TAREAS
(A) ¿Qué iglesia fundó Juan Knox según el texto sobre la reforma protestante?
(B) Resume en dos oraciones el texto sobre la reforma protestante.
(C) Prolonga el texto sobre la reforma protestante desde el punto en que termina.

La fractura de la reforma protestante fue doble al dar alas al subjetivismo: moral y también intelectual
En el orden religioso, el subjetivismo luterano fue aplicado inmediatamente por otros para provocar nuevas escisiones. Como la verdad ya no existía, porque dependía de una interpretación personal a la que el fraile había dado alas, pronto llegaron los anabaptistas, que predicaban un nuevo bautismo; Calvino, que desarrolló su propia doctrina sobre la predestinación; Zwinglio, que se zampó las imágenes, el celibato sacerdotal o el sacramento de la eucaristía; Enrique VIII, que al no obtener la anulación de su matrimonio con Catalina de Aragón, siguió la reforma de Lutero y proclamó la Iglesia de Inglaterra; o Juan Knox, el sacerdote católico escocés que fundó la iglesia presbiteriana de Escocia seducido por la mismas ideas reformistas.

Pero el eco de Lutero -insisto, en su dardo contra la verdad del orden natural o sobrenatural-, siguió en el terreno intelectual. En sus raíces se nutrió el racionalismo moderno para poner en cuestión todo lo que no le gustaba de la realidad. La historia de la filosofía moderna y contemporánea es una constante crítica de la crítica anterior, que a su ver será criticada por el siguiente. La razón es muy sencilla: la verdad sobre Dios, el hombre o la naturaleza ya no existen.

La constatación de esa crisis tiene un itinerario muy claro que empieza en Descartes y se prolonga en Espinosa, Locke, Leibniz, Kant, Hegel, Marx o Nietzsche, del siglo XV a la actualidad.

El gran problema de la civilización europea actual es que ya no cree en nada, después de siglos de relativismo -primero moral, y luego intelectual, o primero intelectual y luego moral-. ¡Cómo explicar a estas alturas que es falso el planteamiento de ese dicho: 'nada es verdad, nada es mentira: todo depende del color con el que se mira'! Ni Antonio Machado es escuchado, cuando da los más brillantes argumentos para lo contrario: "¿Tú verdad No, la verdad, y ven conmigo a buscarla. La tuya, guárdatela".

La verdad quedó quebrada con la reforma que inició Lutero. El resto lo ha hecho la condición humana, con una capacidad, tan sorprendente como enorme, para justificar cualquier atrocidad que se le ponga por delante, porque siempre encuentra razones para ensalzar su propia debilidad.

Datos recopilados
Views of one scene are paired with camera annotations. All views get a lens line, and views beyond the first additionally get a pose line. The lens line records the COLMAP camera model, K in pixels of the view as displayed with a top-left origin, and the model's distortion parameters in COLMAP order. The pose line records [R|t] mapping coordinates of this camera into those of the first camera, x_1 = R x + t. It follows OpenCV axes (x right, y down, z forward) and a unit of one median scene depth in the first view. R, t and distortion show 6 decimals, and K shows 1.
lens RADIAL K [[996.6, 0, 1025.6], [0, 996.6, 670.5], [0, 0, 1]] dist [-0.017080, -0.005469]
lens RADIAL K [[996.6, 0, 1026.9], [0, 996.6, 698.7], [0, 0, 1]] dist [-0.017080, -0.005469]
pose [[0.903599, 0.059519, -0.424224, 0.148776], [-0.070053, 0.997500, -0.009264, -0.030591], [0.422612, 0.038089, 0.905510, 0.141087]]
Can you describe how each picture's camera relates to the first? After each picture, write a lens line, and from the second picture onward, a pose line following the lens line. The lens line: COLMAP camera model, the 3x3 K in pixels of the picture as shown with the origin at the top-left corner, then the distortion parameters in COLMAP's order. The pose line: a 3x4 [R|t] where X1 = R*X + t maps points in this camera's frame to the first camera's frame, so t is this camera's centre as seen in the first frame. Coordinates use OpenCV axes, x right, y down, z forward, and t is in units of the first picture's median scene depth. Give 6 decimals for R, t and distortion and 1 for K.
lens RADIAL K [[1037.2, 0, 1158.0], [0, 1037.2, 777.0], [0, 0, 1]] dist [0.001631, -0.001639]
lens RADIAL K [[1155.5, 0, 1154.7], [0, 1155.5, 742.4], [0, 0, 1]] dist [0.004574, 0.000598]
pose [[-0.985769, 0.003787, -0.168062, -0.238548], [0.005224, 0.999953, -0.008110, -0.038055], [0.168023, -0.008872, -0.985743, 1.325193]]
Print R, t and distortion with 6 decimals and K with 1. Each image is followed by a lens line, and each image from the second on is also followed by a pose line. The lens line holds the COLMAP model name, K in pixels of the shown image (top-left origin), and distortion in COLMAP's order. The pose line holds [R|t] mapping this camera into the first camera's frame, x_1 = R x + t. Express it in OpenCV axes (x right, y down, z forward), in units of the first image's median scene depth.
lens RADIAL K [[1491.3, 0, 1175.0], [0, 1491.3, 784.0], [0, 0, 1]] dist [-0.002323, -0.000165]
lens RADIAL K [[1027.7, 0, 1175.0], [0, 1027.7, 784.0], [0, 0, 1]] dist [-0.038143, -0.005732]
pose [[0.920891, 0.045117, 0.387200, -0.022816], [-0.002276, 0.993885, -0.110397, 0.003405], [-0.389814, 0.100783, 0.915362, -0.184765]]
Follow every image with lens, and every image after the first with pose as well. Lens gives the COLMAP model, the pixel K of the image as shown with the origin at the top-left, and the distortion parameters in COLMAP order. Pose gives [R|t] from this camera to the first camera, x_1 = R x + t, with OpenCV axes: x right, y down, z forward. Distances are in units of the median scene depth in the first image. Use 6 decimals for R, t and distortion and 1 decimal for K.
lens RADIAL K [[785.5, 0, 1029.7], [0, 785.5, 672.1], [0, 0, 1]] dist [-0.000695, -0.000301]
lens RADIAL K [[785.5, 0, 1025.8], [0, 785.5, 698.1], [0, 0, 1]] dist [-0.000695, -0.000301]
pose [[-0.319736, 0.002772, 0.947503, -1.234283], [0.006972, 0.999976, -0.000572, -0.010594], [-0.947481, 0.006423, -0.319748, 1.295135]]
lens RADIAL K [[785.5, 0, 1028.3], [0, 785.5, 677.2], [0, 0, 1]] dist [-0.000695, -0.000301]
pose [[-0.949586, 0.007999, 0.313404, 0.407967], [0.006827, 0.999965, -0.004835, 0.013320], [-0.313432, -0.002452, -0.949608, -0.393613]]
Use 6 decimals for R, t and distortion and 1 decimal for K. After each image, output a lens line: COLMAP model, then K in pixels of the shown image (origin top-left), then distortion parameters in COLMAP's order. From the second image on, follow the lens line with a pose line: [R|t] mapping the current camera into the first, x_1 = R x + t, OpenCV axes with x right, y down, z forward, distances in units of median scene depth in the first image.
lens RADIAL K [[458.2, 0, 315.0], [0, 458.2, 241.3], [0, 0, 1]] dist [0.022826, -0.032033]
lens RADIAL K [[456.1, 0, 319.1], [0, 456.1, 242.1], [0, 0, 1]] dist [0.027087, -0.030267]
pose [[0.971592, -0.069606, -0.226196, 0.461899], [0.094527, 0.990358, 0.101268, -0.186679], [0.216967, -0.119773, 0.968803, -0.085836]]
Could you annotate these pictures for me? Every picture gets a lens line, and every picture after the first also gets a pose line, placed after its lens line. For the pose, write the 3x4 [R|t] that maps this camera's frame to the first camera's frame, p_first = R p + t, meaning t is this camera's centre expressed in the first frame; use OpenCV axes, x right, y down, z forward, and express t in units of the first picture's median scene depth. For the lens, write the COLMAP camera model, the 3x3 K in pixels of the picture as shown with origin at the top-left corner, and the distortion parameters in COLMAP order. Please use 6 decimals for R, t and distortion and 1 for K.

RESULTADOS POR TAREA
(A) La iglesia presbiteriana de Escocia.

(B) La reforma de Lutero dio alas al subjetivismo y quebró la verdad en lo moral y en lo intelectual, lo que provocó nuevas escisiones religiosas como las de los anabaptistas, Calvino, Zwinglio, Enrique VIII o Juan Knox. De esas raíces se nutrió el racionalismo moderno, y el gran problema de la civilización europea actual es que, tras siglos de relativismo, ya no cree en nada.

(C)
Ahora está en debate el papel que juega la misericordia, magnífica venga de donde venga, sobre todo si es de Dios, pero el encanto de sus aportaciones tampoco debería chocar con la verdad sobre el hombre y su condición. El norte y el sur, el este y el oeste, por mucho que nos empeñemos en lo contrario, seguirán estando en el punto cardinal que les corresponde. Intentar cambiar ese orden tiene un límite: el de la verdad. La misericordia no se entiende sin la justicia. Pero la fuerza de las dos virtudes se mide sobre todo por su adecuación a la verdad, que es mucho más que una virtud; es el concepto que marca la frontera, también desde los puntos de vista ético o intelectual, entre lo bueno y lo malo, entre lo que nos degrada o nos enriquece como personas.

El error no está en actuar mal -todo es susceptible del perdón o de la enmienda-, sino en convertir una actitud éticamente equivocada en un modelo de conducta para justificar el error. Para que me entiendan, una conducta infiel no da carta de naturaleza a la infidelidad. Los comportamientos son diversos y la verdad, una, y es a ella a la que se pliegan los principios para ser verdaderos (no falsos y aunque cuesten).

Es una tentación demasiado fácil. Es mucho más acertado -y edificante, desde luego-, saber distinguir lo bueno de lo malo y no decir que lo bueno es malo, o lo malo, bueno. Ese giro es arriesgado y perverso, por una razón esencial: la verdad, esa aspiración tan legítima, no cambia: es un imperativo de la realidad. La ponderación a la hora de juzgar también es importante porque, como decía Julián Marías, "la verdad está en los matices", pero nunca para disimular la verdad, sino para encontrarla y actuar en consecuencia. Además, no lo olviden, la verdad nos hace libres, no muñecos de trato de la última inconsistencia, moda o tontería.